The garden had a line of Moringa Trees which were in all stages: lovely green leaves, flowers and the 'drumstick' pods. I would have loved to have a dish of these at dinner, but they were not on the menu that week. I had written about this wonder crop of the tropics back in 2012, when I had prepared some of the pods.
As for the main town San Sebastian, it is worth a visit, even though at the time of our visit we were rather disappointed first by the 'service' of the Tourist Office, which sent us off on three wild goose chases, to venues which were not open, or had shut ahead of scheduled refurbishment. They were rather off hand when we returned each time to say that the places were closed!
They had not even bothered to change the poster informing that the places would be shut both at the venue and the Tourist Office.
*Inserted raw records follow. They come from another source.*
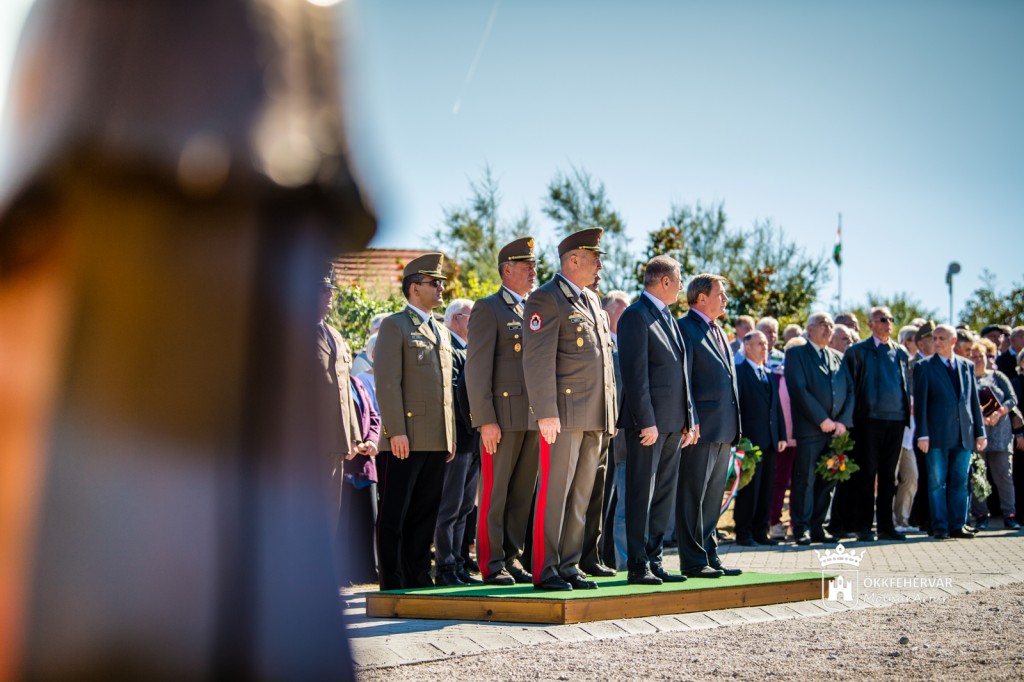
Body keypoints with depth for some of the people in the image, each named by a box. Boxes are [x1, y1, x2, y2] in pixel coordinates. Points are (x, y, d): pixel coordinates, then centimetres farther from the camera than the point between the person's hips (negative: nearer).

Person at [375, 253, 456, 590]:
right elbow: (387, 382, -10)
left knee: (426, 512, 9)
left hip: (437, 440, 7)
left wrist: (451, 436, 16)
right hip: (407, 438, -7)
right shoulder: (394, 326, -2)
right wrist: (396, 431, -18)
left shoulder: (442, 332, 21)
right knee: (394, 513, -3)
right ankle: (392, 582, 1)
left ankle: (418, 576, 15)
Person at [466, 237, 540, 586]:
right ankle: (491, 564, 4)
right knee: (494, 492, -2)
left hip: (534, 418, 6)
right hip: (503, 416, -6)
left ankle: (512, 558, 16)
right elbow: (477, 369, -9)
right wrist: (486, 420, -15)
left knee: (523, 493, 8)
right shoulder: (487, 309, -2)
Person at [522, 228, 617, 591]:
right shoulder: (546, 299, -8)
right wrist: (546, 413, -20)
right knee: (554, 493, -5)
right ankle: (545, 571, 0)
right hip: (564, 414, -8)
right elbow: (538, 360, -15)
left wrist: (610, 412, 18)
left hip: (595, 417, 8)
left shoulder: (592, 300, 20)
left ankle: (568, 567, 16)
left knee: (580, 496, 10)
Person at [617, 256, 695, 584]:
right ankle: (638, 566, 0)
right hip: (648, 422, -9)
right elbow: (635, 373, -16)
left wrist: (689, 418, 16)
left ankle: (654, 561, 17)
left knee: (664, 495, 11)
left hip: (672, 422, 9)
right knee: (642, 495, -4)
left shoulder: (668, 317, 19)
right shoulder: (636, 317, -10)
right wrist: (646, 421, -20)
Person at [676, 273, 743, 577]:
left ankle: (710, 557, 18)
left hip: (723, 431, 9)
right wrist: (691, 423, -18)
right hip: (700, 428, -9)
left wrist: (733, 428, 16)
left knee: (713, 499, 12)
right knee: (692, 498, -3)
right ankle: (693, 561, 0)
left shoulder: (718, 333, 20)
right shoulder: (685, 328, -7)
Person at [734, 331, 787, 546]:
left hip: (770, 440, 7)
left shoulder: (769, 374, 19)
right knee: (749, 488, -4)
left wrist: (782, 435, 13)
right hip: (750, 439, -7)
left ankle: (760, 532, 14)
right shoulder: (739, 371, -4)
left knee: (766, 488, 8)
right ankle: (743, 533, 2)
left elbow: (777, 406, 20)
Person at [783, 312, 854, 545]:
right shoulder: (796, 354, 2)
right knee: (805, 480, -4)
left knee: (828, 481, 6)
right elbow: (799, 390, -9)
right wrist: (822, 420, -13)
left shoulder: (838, 357, 20)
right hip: (809, 429, -5)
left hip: (836, 429, 5)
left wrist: (843, 421, -2)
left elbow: (850, 390, 13)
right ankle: (802, 529, 2)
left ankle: (817, 527, 13)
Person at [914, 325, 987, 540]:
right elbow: (920, 403, -3)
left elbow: (974, 401, 13)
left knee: (960, 483, 5)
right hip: (938, 435, -3)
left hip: (964, 435, 3)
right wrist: (922, 434, -10)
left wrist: (980, 431, 9)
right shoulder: (924, 367, 2)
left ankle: (957, 526, 11)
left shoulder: (967, 366, 12)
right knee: (937, 483, 0)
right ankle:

The Columbus Museum was closed and neither the Tourist Office, or the Department of Culture could account for this. The Earl's tower Torre del Conde was only opened for school visits. The grassed area that surrounds it is pretty enough.
Best of all is a cooling drink at the cafe which is under the shade of the banyan trees....We had a look round the weekly market where there is a good bakery, and which is in a wonderful modern complex which also houses the Main Bus Depot. We had caught the local bus right outside our hotel, but the times are dependent on the time the morning flight lands.
I think one week would have been sufficient. We feel we have done 'islands' in the heat....souvenirs or items brought back include a bottle of the locally made wine and organic aloe vera ointment as pressies for our house sitter, a rather fine goat's cheese and a large bottle of the date palm honey for ourselves. The local wine is not produced in quantity as there is little acreage, but it worth tasting. Wish we had bought more cheese! We did glimpse some goats on the scrubby land on one of forays to the centre of the island, the cheese we bought is made from raw milk from goats that roam and eat the many wild plants on the mountain side and is then smoked.